Die vom Bundesvergabeamt geladene APA holte aufwändige Gutachten der Alpe Adria Universität in Klagenfurt ein und zog den langjährig erfahrenen Publizistikprofessor Wolfgang Langenbucher zu Rate, um die Unabhängigkeit und Unersetzbarkeit der APA für das Nachrichtenwesen in Österreich zu beweisen. Langenbucher verwies u.a. auf eine wissenschaftliche Studie aus den 70er Jahren, wonach es für den Staat Sinn mache, sich für den politisch gesellschaftlichen Diskurs einer nationalen Nachrichtenagentur zu bedienen. Dass das vorgetragene Konzept zur Informationspolitik aus der Ära des Kalten Krieges stammt und im eklatanten Widerspruch zum Konzept einer kritischen, globalisierten und dezentralisierten Kommunikationspolitik steht, wurde vom einvernommenen APA-Zeugen Langenbucher in keiner Weise thematisiert. Gleichzeitig räumte der Professor bei seiner Einvernahme ein, dass pressetext "ein weltweit führendes Unternehmen" ist, wenn der behauptete Empfängerkreis - was er nicht verifizieren könne - den Tatsachen entspreche.
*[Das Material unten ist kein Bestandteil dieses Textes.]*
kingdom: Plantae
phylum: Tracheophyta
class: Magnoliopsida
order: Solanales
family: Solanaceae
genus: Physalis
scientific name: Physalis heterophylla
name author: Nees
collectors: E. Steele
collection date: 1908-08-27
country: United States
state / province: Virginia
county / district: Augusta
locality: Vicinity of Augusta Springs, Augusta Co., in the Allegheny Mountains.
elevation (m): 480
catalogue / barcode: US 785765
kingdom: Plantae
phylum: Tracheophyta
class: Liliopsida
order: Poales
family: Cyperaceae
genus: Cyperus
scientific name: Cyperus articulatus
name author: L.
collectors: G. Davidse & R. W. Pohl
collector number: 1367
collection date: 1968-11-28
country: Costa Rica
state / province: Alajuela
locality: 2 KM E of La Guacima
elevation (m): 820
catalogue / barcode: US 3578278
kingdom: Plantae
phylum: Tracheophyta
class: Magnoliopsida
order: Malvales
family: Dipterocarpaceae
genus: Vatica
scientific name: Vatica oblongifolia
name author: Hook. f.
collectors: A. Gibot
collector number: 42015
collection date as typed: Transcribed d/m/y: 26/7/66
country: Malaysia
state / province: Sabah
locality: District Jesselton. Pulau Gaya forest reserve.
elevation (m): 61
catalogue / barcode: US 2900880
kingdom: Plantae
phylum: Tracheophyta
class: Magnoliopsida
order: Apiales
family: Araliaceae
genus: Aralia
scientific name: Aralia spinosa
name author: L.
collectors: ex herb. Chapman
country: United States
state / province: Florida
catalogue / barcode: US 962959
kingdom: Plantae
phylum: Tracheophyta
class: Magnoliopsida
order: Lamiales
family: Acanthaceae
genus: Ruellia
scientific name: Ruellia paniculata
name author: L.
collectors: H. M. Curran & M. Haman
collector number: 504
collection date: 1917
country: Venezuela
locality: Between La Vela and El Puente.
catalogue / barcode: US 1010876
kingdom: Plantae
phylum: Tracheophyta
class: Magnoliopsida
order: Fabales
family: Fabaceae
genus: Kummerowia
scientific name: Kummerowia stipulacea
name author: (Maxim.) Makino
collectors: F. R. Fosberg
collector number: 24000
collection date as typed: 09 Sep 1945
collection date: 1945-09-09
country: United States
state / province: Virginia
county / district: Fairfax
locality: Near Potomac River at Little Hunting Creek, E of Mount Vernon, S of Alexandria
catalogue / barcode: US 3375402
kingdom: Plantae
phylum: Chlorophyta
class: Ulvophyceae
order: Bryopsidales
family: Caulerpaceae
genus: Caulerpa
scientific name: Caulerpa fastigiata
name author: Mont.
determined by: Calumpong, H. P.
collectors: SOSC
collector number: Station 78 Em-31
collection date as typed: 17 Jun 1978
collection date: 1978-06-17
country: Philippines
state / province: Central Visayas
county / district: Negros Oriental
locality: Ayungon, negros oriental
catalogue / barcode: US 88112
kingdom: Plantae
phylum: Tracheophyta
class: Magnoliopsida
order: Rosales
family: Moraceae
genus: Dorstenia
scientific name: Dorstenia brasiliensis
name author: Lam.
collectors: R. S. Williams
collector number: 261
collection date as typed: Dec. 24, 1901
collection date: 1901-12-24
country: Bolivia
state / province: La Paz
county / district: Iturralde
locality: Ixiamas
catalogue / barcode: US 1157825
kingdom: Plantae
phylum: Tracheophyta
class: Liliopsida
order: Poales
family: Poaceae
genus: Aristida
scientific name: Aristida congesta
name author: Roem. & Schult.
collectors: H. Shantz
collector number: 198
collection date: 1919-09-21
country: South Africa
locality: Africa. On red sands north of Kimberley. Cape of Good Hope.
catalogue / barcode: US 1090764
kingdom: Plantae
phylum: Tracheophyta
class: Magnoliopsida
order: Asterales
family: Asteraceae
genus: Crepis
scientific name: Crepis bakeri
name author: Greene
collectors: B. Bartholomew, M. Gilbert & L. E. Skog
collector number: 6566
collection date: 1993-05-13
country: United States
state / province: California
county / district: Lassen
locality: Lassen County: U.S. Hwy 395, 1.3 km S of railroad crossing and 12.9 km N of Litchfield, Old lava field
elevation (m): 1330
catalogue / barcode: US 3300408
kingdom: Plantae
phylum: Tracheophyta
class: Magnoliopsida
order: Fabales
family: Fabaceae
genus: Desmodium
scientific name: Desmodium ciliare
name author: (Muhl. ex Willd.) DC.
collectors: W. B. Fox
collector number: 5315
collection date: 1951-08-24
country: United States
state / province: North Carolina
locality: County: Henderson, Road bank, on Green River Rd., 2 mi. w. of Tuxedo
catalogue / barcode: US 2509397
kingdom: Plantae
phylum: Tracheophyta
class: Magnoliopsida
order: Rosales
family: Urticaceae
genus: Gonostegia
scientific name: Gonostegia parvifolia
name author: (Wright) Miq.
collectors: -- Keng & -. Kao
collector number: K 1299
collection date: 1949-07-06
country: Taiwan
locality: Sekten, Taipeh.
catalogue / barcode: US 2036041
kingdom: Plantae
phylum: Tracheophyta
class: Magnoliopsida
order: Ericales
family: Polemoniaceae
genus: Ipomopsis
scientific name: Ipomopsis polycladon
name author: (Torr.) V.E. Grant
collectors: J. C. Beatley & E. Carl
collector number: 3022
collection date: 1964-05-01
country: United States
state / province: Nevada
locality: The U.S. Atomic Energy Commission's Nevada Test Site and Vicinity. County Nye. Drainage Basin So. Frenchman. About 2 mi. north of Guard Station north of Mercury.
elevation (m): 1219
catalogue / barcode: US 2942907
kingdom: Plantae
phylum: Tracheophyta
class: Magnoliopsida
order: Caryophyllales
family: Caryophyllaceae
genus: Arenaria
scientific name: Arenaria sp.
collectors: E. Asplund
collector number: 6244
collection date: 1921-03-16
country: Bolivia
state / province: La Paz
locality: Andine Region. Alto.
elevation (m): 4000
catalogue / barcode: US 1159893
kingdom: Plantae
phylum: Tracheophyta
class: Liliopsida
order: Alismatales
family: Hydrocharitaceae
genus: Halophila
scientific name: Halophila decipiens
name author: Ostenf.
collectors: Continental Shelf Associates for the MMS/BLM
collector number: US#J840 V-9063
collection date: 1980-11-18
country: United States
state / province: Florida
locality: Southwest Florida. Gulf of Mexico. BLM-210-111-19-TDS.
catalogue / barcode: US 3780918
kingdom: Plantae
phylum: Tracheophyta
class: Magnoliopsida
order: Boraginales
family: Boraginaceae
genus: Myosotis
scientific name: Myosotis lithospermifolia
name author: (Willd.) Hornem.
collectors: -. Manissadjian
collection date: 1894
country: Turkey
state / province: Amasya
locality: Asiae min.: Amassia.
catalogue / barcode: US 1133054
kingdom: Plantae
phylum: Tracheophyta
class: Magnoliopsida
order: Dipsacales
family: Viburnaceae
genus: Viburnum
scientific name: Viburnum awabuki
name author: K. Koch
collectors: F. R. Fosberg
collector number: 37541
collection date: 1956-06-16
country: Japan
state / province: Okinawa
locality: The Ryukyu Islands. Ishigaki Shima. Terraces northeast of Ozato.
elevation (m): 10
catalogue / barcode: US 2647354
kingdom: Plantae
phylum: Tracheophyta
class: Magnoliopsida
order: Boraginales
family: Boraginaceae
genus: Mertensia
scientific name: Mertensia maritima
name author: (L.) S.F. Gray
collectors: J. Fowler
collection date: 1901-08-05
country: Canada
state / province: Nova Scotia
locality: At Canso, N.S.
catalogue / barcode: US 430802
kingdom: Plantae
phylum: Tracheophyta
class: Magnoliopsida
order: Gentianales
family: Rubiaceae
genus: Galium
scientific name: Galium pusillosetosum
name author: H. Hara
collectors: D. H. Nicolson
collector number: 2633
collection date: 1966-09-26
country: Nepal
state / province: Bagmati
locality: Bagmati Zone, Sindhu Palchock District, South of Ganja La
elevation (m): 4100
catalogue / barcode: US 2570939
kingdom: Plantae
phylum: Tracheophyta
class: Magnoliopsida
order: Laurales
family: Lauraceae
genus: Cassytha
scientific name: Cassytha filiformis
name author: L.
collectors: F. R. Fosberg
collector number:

Hoher Argumentationsbedarf
Den ersten Verhandlungstag vor dem Senat des Bundesvergabeamts benötigten die APA Genossenschaft und APA-OTS zur Gänze, um zu erklären, wer sie sind und was sie tun. Ein Rechtsanwalt mit zwei Konzipienten, zwei Geschäftsführer, eine ehemalige Geschäftsführerin und der Vertriebschef der APA erschienen im Verhandlungssaal, um die Bedeutung der Genossenschaft und ihre Arbeit für die Nation herauszustreichen. Zweieinhalb Stunden lang erläuterte allein APA-Chef Wolfgang Vyslozil die Vorzüge des APA-Systems. Sein Fazit: Neben der APA gibt es in Österreich keine Nachrichtenagentur, die imstande ist jene Leistungen zu erbringen, die der Bund benötige.
Dabei offenbarte Vyslozil Erinnerungslücken: beispielsweise zum sogenannten Content-Streit 2001. Erst auf beharrliche Nachfrage räumte Vyslozil ein, dass nicht seine Version, der zufolge pressetext verurteilt worden sei, den Tatsachen entspreche, sondern ein Vergleich mit Kostenübernahme durch die APA Ergebnis der seinerzeitigen Auseinandersetzung zwischen APA und pressetext gewesen sei.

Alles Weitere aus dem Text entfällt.